Sunday, August 16, 2009

Issac Asimov’s Mars, a 1991 anthology edited by Gardner Dozois

Issac Asimov’s Mars (1991), an anthology of nine stories set on Mars that originally appeared in Isaac Asimov's Science Fiction Magazine. Edited by Gardner R. Dozois.

At left: Paperback original (New York: Ace Books, 1991), 225 p. Cover art by Bill Binger. Featuring nine fantastic journeys to the Red Planet, here’s the blurb from the back cover:

Destination: Mars. Your Tour Guides: Today’s Masters of Science Fiction. Gregory Benford attempts to drink “All the Beer on Mars.” Allen M. Steele reviews the future of rock-and-roll-and-mankind, playing “Live from the Mars Hotel.” George Alec Effinger reveals the startling reason why “Mars Needs Beatniks.” Brian W. Aldiss sets the focus on fear and explores “The Difficulties Involved in Photographing Nix Olympica.” Plus: Other brilliant tales from the pages of Isaac Asimov’s Science Fiction Magazine – exciting stories by Robert Frazier, Ian McDonald, Kim Stanley Robinson, Eric Vinicoff, Lawrence Watt-Evans.

Here’s the table of contents, with comments by Gardner Dozois:

“Live from the Mars Hotel” (1988), by Allen Steele. A “hard-edged, yet gently ironic story ... which takes us traveling very far indeed to hear the music of home.”

“The Difficulties Involved in Photographing Nix Olympica” (1986), by Brian W. Aldiss. “He takes us along to a military base on a future Mars, and shows us that what’s most important is not so much what you see, but how you see it.”

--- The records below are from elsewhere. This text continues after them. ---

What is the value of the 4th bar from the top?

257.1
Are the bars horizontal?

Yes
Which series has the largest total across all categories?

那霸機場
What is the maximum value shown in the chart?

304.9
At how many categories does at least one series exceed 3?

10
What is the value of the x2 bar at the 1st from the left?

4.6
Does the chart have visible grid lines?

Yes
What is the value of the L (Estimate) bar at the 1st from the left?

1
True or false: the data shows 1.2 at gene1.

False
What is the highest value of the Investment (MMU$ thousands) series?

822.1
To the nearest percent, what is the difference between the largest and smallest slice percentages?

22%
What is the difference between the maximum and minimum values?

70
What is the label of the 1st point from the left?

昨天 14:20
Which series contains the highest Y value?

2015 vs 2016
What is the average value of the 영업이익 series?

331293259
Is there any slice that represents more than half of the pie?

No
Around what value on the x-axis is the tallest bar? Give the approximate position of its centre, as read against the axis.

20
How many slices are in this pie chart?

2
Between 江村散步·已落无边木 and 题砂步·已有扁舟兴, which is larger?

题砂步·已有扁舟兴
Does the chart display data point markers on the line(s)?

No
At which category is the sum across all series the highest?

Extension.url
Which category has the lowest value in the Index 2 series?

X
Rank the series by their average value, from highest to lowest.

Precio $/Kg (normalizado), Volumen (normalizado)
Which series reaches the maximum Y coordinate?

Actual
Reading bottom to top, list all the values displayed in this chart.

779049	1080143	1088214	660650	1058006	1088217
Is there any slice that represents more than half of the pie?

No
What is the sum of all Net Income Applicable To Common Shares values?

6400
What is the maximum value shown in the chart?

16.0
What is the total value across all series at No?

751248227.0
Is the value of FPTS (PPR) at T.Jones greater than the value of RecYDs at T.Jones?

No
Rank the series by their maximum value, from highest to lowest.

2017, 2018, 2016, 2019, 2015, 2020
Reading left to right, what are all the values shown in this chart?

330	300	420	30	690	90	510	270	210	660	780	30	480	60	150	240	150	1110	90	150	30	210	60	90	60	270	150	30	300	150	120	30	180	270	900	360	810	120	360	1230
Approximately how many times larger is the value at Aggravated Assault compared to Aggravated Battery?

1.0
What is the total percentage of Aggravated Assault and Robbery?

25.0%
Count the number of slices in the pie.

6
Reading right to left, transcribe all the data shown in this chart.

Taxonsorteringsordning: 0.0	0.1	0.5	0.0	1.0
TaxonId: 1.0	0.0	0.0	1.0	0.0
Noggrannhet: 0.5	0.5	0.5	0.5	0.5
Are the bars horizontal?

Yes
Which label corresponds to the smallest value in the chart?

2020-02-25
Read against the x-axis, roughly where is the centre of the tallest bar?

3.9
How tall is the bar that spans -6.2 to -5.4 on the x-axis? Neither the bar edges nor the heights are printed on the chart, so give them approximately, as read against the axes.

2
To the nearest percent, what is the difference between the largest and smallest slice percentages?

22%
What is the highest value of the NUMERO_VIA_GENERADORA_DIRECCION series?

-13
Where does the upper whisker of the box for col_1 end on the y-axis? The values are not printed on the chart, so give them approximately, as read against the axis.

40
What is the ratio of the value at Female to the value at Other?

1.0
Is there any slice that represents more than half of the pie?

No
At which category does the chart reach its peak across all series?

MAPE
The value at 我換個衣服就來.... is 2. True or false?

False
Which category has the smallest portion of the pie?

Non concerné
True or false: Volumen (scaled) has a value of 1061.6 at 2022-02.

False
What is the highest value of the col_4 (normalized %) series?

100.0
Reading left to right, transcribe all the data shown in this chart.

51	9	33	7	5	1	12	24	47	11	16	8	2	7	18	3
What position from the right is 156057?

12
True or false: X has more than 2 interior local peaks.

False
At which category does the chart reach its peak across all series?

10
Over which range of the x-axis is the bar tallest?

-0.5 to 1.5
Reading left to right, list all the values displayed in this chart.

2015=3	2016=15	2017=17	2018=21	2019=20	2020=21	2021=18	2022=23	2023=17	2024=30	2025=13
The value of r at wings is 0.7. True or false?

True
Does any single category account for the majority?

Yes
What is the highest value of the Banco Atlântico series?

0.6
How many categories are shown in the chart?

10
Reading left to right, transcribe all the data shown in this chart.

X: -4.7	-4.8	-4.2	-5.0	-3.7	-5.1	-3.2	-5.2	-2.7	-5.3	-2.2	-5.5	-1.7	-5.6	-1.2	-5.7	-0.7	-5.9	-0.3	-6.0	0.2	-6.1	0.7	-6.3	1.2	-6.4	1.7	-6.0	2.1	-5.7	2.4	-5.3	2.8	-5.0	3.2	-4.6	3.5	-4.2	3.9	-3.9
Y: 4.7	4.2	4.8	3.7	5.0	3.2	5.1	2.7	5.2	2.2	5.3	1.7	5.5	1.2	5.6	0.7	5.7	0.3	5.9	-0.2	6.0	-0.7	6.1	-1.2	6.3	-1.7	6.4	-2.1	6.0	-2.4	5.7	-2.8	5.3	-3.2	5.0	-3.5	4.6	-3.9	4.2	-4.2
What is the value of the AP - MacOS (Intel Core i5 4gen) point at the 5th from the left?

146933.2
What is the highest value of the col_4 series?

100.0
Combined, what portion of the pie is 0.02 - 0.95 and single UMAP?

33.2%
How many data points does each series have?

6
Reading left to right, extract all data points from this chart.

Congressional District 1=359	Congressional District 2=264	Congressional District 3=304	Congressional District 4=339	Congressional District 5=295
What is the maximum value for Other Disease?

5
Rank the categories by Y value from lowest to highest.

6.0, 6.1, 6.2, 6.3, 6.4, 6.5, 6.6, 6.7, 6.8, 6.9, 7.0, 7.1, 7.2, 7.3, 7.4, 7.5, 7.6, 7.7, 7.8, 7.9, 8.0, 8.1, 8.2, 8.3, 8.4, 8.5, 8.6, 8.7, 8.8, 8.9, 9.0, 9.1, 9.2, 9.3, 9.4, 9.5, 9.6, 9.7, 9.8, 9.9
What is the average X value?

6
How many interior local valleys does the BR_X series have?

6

“Windwagon Smith and the Martians” (1989), by Lawrence Watt-Evans. A “whimsical story of a journey to a Mars that ought to have been.”

“Retrovision” (1988), by Robert Frazier. “He shows us that the old saying about how we live on only in the memories of those who loved us may be a good deal truer than we think.”

“The Great Martian Railroad Race” (1988), by Eric Vinicoff. A “clever and suspenseful story of entrepreneur Timothy Lo, who thinks that he knows just what the developing Teran colonies of the Red Planet need - a railroad!”

“All the Beer on Mars” (1988), by Gregory Benford. “He takes us along on a near-future expedition to the Red Planet - one that’s going to run into a few surprises.”

“The Catharine Wheel” (1983), by Ian McDonald. An “evocative dream-vivid portrait of everyday life on a future Mars.”

“Mars Needs Beatniks” (1983), by George Alec Effinger. “In the remarkably silly story ... he takes some of the Beat Generation On the Road to a brand-new destination.”

“Green Mars” (1985), by Kim Stanley Robinson. “One of the classic Mars stories of the eighties - perhaps the classic Mars story - it was the first story I thought of when I began to assemble this anthology, and clearly the one story that had to be in the book. You’ll soon see why, as Robinson sweeps us along with him to a vividly realized future Mars, for an exciting and evocative story about a band of men and women determined to climb the tallest mountain in the Solar System - Olympus Mons.”